• **Work to complete**
Print the data exactly as it is given, please.

(Items listed in a dataset)
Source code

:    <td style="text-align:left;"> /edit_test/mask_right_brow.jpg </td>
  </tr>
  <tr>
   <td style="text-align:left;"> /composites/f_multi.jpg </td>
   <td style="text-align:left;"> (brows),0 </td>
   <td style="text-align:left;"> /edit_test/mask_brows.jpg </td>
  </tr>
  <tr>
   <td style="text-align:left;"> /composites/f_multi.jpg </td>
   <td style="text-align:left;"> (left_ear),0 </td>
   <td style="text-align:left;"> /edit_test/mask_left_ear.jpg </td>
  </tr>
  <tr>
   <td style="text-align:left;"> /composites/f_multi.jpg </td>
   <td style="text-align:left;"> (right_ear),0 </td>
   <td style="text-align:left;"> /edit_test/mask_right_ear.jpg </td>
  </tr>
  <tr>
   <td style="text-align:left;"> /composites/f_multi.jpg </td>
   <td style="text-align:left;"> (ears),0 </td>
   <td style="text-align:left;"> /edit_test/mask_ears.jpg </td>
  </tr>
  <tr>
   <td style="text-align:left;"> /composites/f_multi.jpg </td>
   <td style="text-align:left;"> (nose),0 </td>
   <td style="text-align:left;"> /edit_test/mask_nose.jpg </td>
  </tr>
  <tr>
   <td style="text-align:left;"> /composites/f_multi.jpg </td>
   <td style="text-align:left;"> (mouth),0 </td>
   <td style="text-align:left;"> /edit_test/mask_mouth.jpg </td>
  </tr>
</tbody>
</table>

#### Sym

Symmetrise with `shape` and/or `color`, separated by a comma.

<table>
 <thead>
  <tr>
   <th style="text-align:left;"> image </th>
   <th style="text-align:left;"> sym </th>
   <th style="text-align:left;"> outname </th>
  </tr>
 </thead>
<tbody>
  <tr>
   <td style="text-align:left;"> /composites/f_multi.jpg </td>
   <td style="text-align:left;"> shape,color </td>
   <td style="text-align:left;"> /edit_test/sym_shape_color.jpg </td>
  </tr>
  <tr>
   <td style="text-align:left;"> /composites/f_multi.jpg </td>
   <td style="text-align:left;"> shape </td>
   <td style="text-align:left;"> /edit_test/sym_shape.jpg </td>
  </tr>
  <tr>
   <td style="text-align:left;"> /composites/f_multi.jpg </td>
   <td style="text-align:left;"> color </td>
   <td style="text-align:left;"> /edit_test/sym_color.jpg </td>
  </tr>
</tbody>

• **Reply**
Source code

:    <td style="text-align:left;"> /edit_test/mask_right_brow.jpg </td>
  </tr>
  <tr>
   <td style="text-align:left;"> /composites/f_multi.jpg </td>
   <td style="text-align:left;"> (brows),0 </td>
   <td style="text-align:left;"> /edit_test/mask_brows.jpg </td>
  </tr>
  <tr>
   <td style="text-align:left;"> /composites/f_multi.jpg </td>
   <td style="text-align:left;"> (left_ear),0 </td>
   <td style="text-align:left;"> /edit_test/mask_left_ear.jpg </td>
  </tr>
  <tr>
   <td style="text-align:left;"> /composites/f_multi.jpg </td>
   <td style="text-align:left;"> (right_ear),0 </td>
   <td style="text-align:left;"> /edit_test/mask_right_ear.jpg </td>
  </tr>
  <tr>
   <td style="text-align:left;"> /composites/f_multi.jpg </td>
   <td style="text-align:left;"> (ears),0 </td>
   <td style="text-align:left;"> /edit_test/mask_ears.jpg </td>
  </tr>
  <tr>
   <td style="text-align:left;"> /composites/f_multi.jpg </td>
   <td style="text-align:left;"> (nose),0 </td>
   <td style="text-align:left;"> /edit_test/mask_nose.jpg </td>
  </tr>
  <tr>
   <td style="text-align:left;"> /composites/f_multi.jpg </td>
   <td style="text-align:left;"> (mouth),0 </td>
   <td style="text-align:left;"> /edit_test/mask_mouth.jpg </td>
  </tr>
</tbody>
</table>

#### Sym

Symmetrise with `shape` and/or `color`, separated by a comma.

<table>
 <thead>
  <tr>
   <th style="text-align:left;"> image </th>
   <th style="text-align:left;"> sym </th>
   <th style="text-align:left;"> outname </th>
  </tr>
 </thead>
<tbody>
  <tr>
   <td style="text-align:left;"> /composites/f_multi.jpg </td>
   <td style="text-align:left;"> shape,color </td>
   <td style="text-align:left;"> /edit_test/sym_shape_color.jpg </td>
  </tr>
  <tr>
   <td style="text-align:left;"> /composites/f_multi.jpg </td>
   <td style="text-align:left;"> shape </td>
   <td style="text-align:left;"> /edit_test/sym_shape.jpg </td>
  </tr>
  <tr>
   <td style="text-align:left;"> /composites/f_multi.jpg </td>
   <td style="text-align:left;"> color </td>
   <td style="text-align:left;"> /edit_test/sym_color.jpg </td>
  </tr>
</tbody>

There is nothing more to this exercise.